#左耳音风 ARST check-in activity restart#
Table of contents
Fourth, the difference between the two methods
Interpretation of ARTS - Complete one ARTS per week:
● Algorithm: Do at least one LeetCode algorithm problem per week
● Review: Read and comment on at least one English technical article
● Tips: Learn at least one technical skill
● Share: Share one Technical articles with opinions and thoughts
It is hoped that through this event, a wave of people who love technology can be gathered, and the spirit of curiosity, exploration, practice, and sharing can be continued.
1. Problems
Given an integer array nums, rotate the elements of the array k positions to the right, where k is a non-negative number. Example 1: Input: nums = [1,2,3,4,5,6,7], k = 3 Output: [5,6,7,1,2,3,4] Explanation: Turn right by 1 step : [7,1,2,3,4,5,6] Turn right 2 steps: [6,7,1,2,3,4,5] Turn right 3 steps: [5,6,7, 1,2,3,4] Example 2: Input: nums = [-1,-100,3,99], k = 2 Output: [3,99,-1,-100] Explanation: Turn right by 1 step : [99,-1,-100,3] Turn right 2 steps: [3,99,-1,-100]
2. Problem solving method one
class Solution:
def rotate(self, nums: List[int], k: int) -> None:
n = len(nums)
k %= n
nums.extend(nums[:k])
nums[:k] = nums[-k:]
This code implements a function `rotate`, which is used to rotate the given integer array `nums` to the right by `k` positions.
The function has two input parameters:
- An integer array `nums`, representing the array that needs to be rotated.
- A non-negative integer `k`, indicating the number of positions to be rotated to the right. Note that `k` here is modulo `n` (that is, `k % n`), because when `k` is greater than or equal to `n`, only one complete rotation is required.The main idea of the function is to divide the array into two parts, the first `k` elements and the remaining elements, and then splicing these two parts together to get the rotated array. The specific implementation process is as follows:
1. First calculate the length `n` of the array, and `k % n` the result of modulo `n`. This is because when `k` is greater than or equal to `n`, only one full rotation is required.
2. Then use the `extend()` method of the list to add the first `k` elements at the end of the array. In this way, a new array is obtained, in which the first `k` elements are the first half of the original array, and the remaining elements are the second half of the original array.
3. Finally, use list slicing to move the remaining elements in the new array to the front, and you can get the rotated array. Specifically, we can take the `k`th element to the last element in the new array, and then put them in the corresponding positions in the first half of the new array. This completes the entire rotation operation.
In summary, the time complexity of this code is O(n) and the space complexity is O(1).
3. Problem solving method 2
Another way to solve the problem is to use the double pointer method. Specifically, we can define two pointers `left` and `right`, which point to the beginning and end of the array respectively. Then do the following:
1. Move the `left` pointer to the right by `k` positions until it points to the `k`th element of the array.
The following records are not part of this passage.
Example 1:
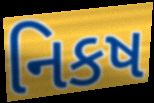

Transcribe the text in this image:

નિકષ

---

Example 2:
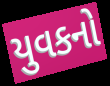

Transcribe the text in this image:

યુવકનો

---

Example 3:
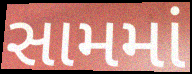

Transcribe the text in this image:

સામમાં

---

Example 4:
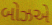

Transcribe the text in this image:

બોઝએ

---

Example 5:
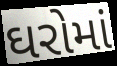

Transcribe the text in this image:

ઘરોમાં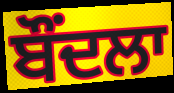
ਬੌਂਦਲਾ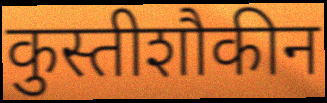
कुस्तीशौकीन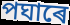
পঘাৰে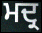
ਮਦ੍ਰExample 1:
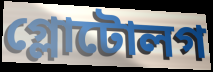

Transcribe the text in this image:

গ্লোটোলগ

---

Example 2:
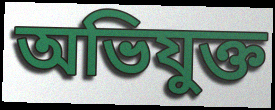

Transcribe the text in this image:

অভিযুক্ত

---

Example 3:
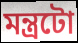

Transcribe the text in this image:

মন্ত্ৰটো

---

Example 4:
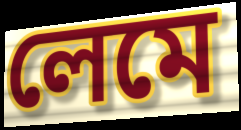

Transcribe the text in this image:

লেমে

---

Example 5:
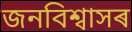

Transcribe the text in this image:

জনবিশ্বাসৰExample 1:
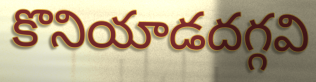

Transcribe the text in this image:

కొనియాడదగ్గవి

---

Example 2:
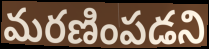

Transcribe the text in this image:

మరణింపడని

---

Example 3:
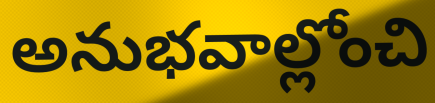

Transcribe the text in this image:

అనుభవాల్లోంచి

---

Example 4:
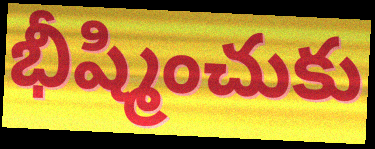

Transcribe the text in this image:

భీష్మించుకు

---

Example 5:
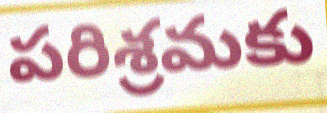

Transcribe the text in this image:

పరిశ్రమకు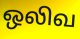
ஒலிவ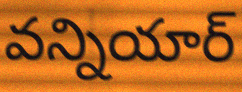
వన్నియార్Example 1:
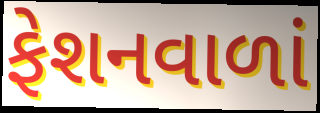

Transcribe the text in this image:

ફેશનવાળાં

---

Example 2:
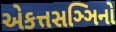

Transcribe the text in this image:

એકત્તસઞ્ઞિનો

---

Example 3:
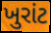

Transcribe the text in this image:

ખુરાંટ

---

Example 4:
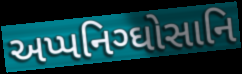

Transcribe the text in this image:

અપ્પનિગ્ઘોસાનિ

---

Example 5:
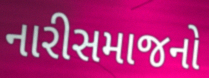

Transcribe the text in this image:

નારીસમાજનોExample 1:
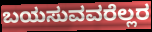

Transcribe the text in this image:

ಬಯಸುವವರೆಲ್ಲರ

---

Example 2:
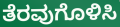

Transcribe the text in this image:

ತೆರವುಗೊಳಿಸಿ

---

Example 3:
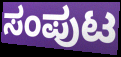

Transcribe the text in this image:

ಸಂಪುಟ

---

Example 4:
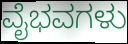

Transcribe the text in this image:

ವೈಭವಗಳು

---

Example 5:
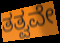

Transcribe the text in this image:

ತತ್ವವೇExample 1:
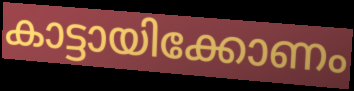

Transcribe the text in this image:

കാട്ടായിക്കോണം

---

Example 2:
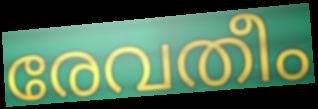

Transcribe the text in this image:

രേവതീം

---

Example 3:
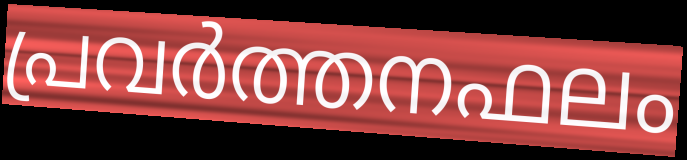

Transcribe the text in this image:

പ്രവർത്തനഫലം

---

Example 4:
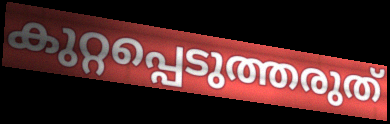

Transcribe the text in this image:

കുറ്റപ്പെടുത്തരുത്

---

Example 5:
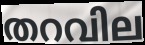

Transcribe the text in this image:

തറവില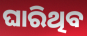
ଘାରିଥିବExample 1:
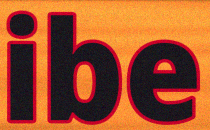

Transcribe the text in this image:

ibe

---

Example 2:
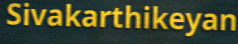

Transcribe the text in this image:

Sivakarthikeyan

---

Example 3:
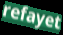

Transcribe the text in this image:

refayet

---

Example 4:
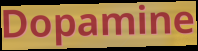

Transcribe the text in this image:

Dopamine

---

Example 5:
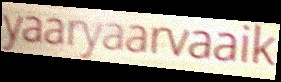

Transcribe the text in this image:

yaaryaarvaaik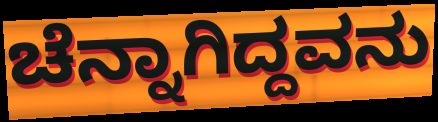
ಚೆನ್ನಾಗಿದ್ದವನು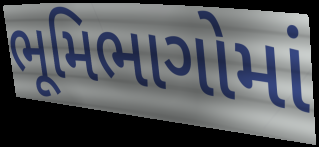
ભૂમિભાગોમાં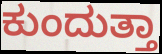
ಕುಂದುತ್ತಾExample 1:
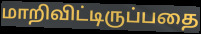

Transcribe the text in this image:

மாறிவிட்டிருப்பதை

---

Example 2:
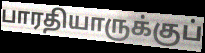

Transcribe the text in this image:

பாரதியாருக்குப்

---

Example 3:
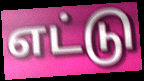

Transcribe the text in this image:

எட்டு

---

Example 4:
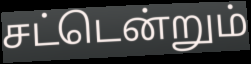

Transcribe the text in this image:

சட்டென்றும்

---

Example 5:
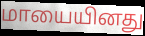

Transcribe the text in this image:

மாயையினது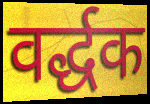
वर्द्धक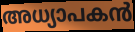
അധ്യാപകൻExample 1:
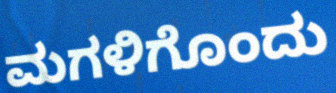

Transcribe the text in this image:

ಮಗಳಿಗೊಂದು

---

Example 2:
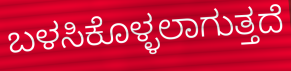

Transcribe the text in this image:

ಬಳಸಿಕೊಳ್ಳಲಾಗುತ್ತದೆ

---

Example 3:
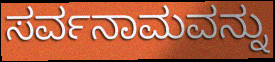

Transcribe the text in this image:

ಸರ್ವನಾಮವನ್ನು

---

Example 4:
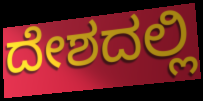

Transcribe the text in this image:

ದೇಶದಲ್ಲಿ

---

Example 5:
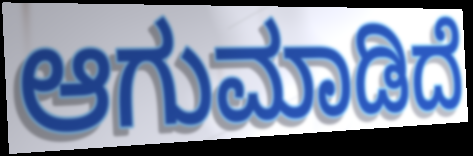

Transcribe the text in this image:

ಆಗುಮಾಡಿದೆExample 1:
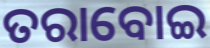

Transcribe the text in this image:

ତରାବୋଇ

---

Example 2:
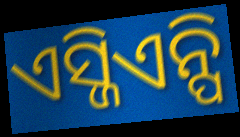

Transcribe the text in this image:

2. Move the `right` pointer `k` positions to the left until it points to the `nk`th element of the array.
3. Swap the two elements pointed by `left` and `right` to complete the rotation operation.The time complexity of this method is O(n) and the space complexity is O(1).
def rotate(nums, k):
n = len(nums)
k %= n # 对 n 取模,防止 k 大于等于 n 的情况
left, right = 0, n - 1
for _ in range(k):
temp = nums[left]
nums[left] = nums[right]
nums[right] = temp
left += 1
right -= 1
Fourth, the difference between the two methods
The difference between the two methods is that the single-pointer method can only find one element satisfying the condition, while the double-pointer method can find all elements satisfying the condition within the time complexity of O(n). Specifically, the single-pointer method traverses from the beginning of the array, and if an element that meets the condition is found, the position of the element is returned; otherwise, it continues to traverse backwards until the entire array is traversed. The double-pointer method traverses from both ends of the array, moving one pointer at a time, and when the two pointers meet, exchange the positions of the elements they point to. This ensures that each element is visited once.